During a press conference on October 24th, officials from the Shandong Provincial Government shared the economic and social performance of the region for the first three quarters of this year. According to the unified calculation of regional GDP, Shandong’s total GDP reached 71,981 billion RMB, representing a year-on-year growth of 5.6% when calculated at constant prices.
The added value from various industries showed varied growth: the primary sector contributed 4,731 billion RMB, growing by 3.8%; the secondary sector, with an added value of 27,914 billion RMB, grew by 6.9%; and the tertiary sector reached 39,336 billion RMB, with a growth rate of 4.9%.

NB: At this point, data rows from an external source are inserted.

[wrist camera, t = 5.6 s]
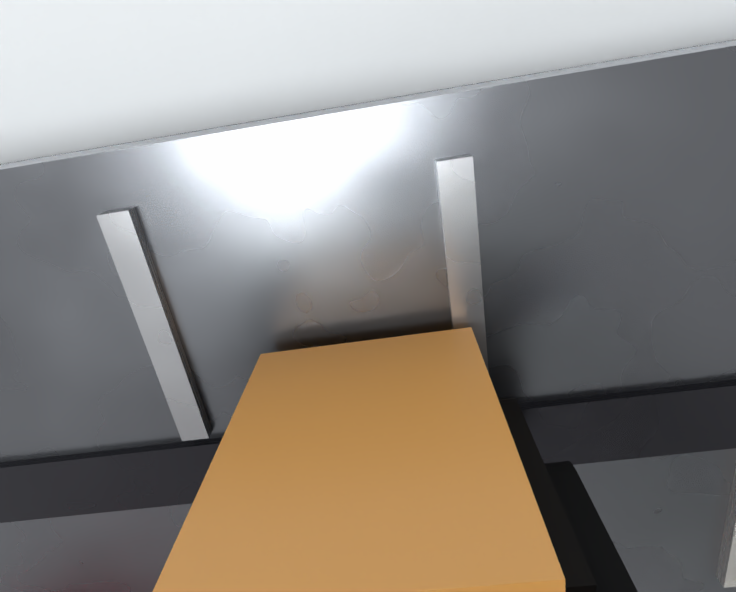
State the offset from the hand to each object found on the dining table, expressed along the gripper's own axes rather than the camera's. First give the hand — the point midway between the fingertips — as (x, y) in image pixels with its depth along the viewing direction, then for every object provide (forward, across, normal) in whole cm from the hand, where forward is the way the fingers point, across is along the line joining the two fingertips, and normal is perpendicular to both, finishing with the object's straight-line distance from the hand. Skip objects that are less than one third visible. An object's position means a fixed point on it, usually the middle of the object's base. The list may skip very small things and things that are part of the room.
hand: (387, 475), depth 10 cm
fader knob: (0, 0, 0) cm, 0 cm away
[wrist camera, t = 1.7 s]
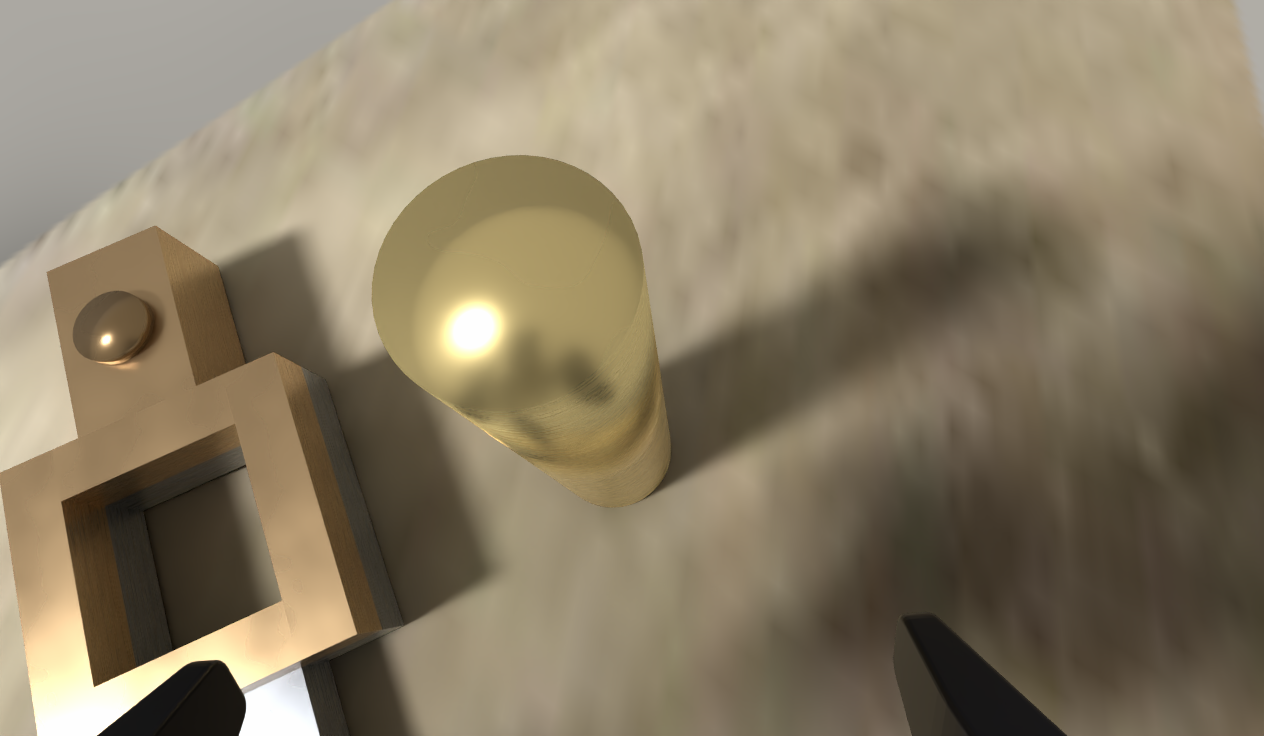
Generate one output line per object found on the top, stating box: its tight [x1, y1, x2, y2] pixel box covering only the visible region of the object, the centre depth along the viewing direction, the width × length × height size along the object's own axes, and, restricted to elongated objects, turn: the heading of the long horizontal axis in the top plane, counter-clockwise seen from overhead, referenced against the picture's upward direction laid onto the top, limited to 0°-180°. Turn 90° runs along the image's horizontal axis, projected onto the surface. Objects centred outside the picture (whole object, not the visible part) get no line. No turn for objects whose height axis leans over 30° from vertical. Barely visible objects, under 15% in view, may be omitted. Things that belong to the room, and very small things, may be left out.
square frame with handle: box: [0, 226, 404, 736], centre depth 19 cm, size 24×8×3 cm, turn 24°
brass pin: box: [372, 155, 671, 507], centre depth 15 cm, size 4×4×13 cm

Sun Qisheng, Deputy Secretary-General and Director of the General Office of the Shandong Provincial Government, reported that agricultural production has improved, with sufficient supply of major agricultural products. The total output value of agriculture, forestry, animal husbandry, and fisheries reached 8,957 billion RMB, up by 4.0% compared to the same period last year, a slight increase from the first half of the year. The production of key agricultural products, such as vegetables, fruits, and seafood, also saw year-on-year growth rates of 3.4%, 3.3%, and 4.4%, respectively.
On the industrial front, Shandong’s industrial added value above a designated size increased by 8.2% year-on-year. Sun explained that the mining sector experienced an 8.2% growth, while the manufacturing sector surged by 8.7%. The production and supply of electricity, heat, gas, and water saw a more modest growth of 3.5%. In terms of ownership, state-controlled enterprises grew by 4.3%, joint-stock enterprises by 8.9%, and private enterprises by 8.6%. Notably, the equipment manufacturing sector outpaced others with an 8.8% growth rate.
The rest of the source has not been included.